*Task goal*
Which lines in the rows below contain the word "golf"? Pull out each of them and copy it as it appears.
**********
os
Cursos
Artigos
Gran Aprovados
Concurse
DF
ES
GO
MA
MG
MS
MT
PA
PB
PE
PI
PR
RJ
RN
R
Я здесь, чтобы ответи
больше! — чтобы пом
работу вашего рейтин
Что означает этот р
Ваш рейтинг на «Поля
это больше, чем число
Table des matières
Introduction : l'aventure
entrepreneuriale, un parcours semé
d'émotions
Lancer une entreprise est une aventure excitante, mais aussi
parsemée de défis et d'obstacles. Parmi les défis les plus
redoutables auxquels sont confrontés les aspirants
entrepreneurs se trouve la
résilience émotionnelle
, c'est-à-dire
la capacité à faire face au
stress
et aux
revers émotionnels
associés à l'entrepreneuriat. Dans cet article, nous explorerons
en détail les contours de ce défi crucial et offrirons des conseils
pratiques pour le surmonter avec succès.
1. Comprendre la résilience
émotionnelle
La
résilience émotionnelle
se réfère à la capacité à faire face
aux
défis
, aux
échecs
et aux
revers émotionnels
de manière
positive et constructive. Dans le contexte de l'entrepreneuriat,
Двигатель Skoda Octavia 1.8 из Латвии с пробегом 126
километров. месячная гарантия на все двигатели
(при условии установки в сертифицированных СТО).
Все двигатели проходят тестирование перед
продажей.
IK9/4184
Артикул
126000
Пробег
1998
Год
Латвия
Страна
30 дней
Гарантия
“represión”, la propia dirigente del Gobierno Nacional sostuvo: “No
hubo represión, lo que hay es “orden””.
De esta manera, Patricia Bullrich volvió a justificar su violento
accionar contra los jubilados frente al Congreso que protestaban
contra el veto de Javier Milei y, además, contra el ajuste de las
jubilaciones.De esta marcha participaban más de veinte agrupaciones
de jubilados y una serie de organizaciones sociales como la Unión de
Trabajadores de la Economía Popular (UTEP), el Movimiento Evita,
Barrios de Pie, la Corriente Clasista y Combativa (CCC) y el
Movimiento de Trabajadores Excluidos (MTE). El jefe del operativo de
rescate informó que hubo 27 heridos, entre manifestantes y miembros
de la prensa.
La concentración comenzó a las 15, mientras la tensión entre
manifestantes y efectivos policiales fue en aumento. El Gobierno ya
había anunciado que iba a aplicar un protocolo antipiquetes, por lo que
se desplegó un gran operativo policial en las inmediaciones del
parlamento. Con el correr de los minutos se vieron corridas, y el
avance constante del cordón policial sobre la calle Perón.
**********
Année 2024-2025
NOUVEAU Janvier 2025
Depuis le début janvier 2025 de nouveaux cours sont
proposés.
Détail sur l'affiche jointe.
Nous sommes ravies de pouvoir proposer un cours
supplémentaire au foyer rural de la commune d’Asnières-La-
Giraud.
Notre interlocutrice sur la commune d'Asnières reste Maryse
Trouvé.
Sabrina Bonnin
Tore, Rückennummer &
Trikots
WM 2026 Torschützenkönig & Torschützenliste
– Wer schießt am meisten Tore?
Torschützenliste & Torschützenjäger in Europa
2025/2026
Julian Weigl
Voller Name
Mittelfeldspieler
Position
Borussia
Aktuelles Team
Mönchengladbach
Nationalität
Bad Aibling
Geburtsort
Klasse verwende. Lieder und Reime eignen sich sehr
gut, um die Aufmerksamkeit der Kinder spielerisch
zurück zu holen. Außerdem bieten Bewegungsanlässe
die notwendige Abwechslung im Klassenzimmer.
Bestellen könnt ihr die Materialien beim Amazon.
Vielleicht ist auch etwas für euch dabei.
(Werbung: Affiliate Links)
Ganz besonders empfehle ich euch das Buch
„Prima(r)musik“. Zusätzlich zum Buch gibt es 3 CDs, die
**********
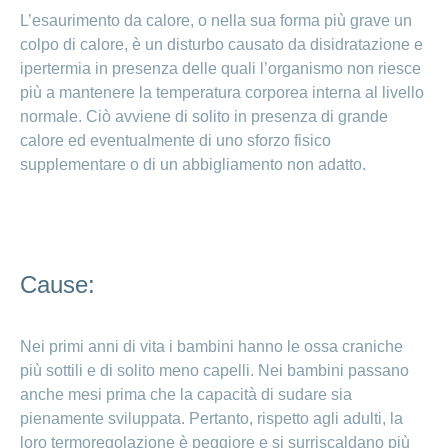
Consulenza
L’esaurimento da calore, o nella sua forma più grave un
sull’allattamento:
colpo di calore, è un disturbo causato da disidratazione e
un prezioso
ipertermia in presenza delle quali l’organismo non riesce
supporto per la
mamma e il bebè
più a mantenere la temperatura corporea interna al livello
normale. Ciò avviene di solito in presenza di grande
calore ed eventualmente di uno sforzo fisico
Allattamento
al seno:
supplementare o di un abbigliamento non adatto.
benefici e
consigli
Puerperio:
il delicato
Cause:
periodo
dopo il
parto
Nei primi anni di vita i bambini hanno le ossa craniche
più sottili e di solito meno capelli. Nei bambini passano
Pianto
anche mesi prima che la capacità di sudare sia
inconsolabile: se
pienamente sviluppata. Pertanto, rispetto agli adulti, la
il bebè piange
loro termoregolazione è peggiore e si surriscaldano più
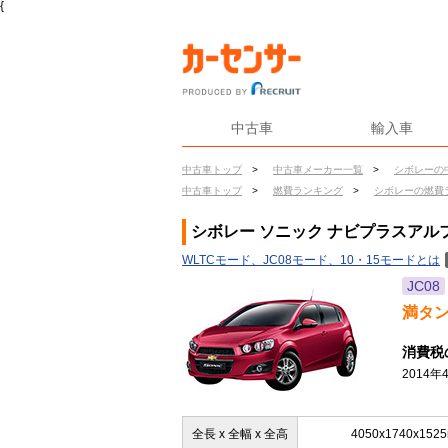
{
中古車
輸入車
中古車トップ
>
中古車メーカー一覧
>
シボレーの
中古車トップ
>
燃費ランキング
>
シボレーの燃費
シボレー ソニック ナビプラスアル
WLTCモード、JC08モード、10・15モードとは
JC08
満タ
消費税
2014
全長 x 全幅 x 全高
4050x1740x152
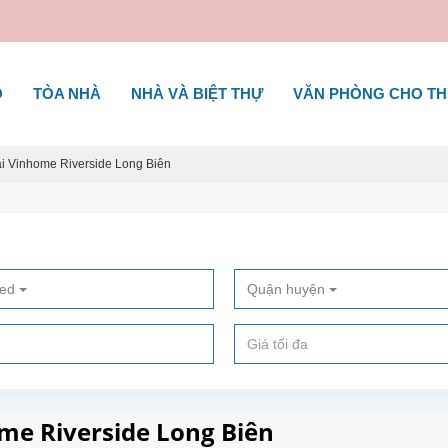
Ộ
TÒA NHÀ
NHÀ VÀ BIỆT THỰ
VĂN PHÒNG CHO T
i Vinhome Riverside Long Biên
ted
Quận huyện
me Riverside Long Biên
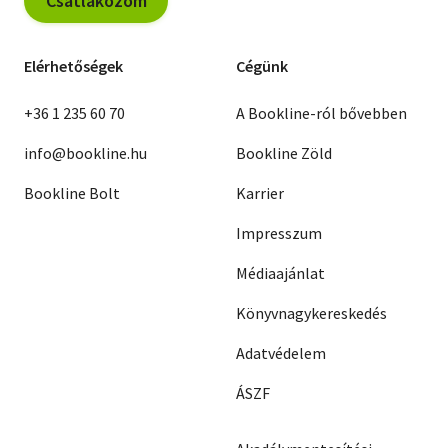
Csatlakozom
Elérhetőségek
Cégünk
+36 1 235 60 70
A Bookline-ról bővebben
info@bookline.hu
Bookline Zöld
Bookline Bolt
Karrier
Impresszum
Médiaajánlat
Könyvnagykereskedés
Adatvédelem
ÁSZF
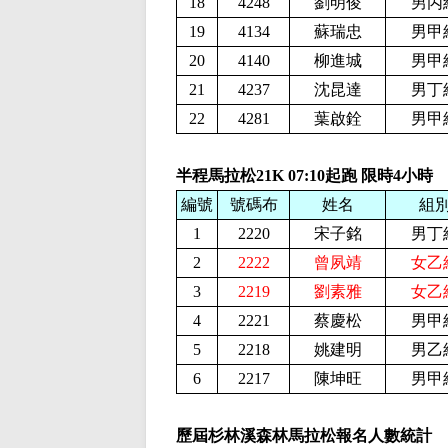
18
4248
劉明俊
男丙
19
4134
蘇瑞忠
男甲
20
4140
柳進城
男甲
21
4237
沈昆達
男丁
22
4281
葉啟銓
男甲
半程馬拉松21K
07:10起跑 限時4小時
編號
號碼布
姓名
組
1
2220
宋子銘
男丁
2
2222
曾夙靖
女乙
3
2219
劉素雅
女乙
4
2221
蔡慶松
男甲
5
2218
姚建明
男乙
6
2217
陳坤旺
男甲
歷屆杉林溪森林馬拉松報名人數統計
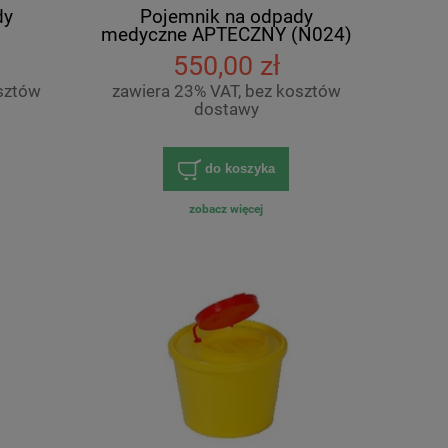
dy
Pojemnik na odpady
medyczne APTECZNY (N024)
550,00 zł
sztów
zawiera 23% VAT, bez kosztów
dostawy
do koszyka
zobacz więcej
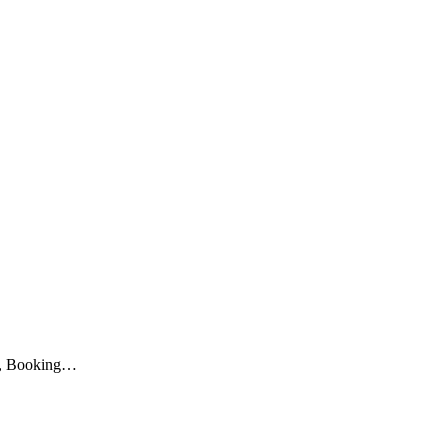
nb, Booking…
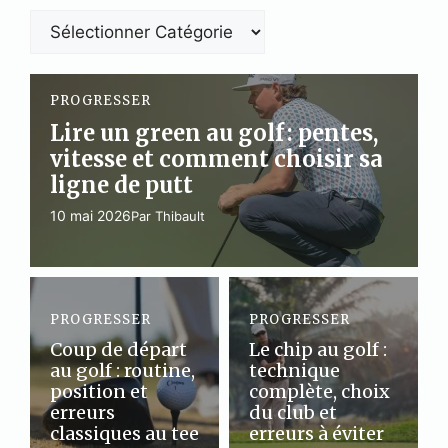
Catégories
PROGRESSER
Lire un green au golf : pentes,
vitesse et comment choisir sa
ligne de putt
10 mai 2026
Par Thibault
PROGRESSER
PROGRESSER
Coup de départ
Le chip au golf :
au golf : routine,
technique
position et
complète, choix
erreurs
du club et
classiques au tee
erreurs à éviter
**********
*Result of this exercise*
Lire un green au golf : pentes,
Le chip au golf :
au golf : routine,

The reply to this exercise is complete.